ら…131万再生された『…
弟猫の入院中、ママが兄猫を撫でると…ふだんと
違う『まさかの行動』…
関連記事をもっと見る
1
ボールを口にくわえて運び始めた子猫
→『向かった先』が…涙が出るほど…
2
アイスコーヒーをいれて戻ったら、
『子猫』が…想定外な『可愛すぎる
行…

ACTION ITEM:
Reproduce the records above verbatim, with the same line breaks and punctuation.

TASK SOLUTION:
ら…131万再生された『…
弟猫の入院中、ママが兄猫を撫でると…ふだんと
違う『まさかの行動』…
関連記事をもっと見る
1
ボールを口にくわえて運び始めた子猫
→『向かった先』が…涙が出るほど…
2
アイスコーヒーをいれて戻ったら、
『子猫』が…想定外な『可愛すぎる
行…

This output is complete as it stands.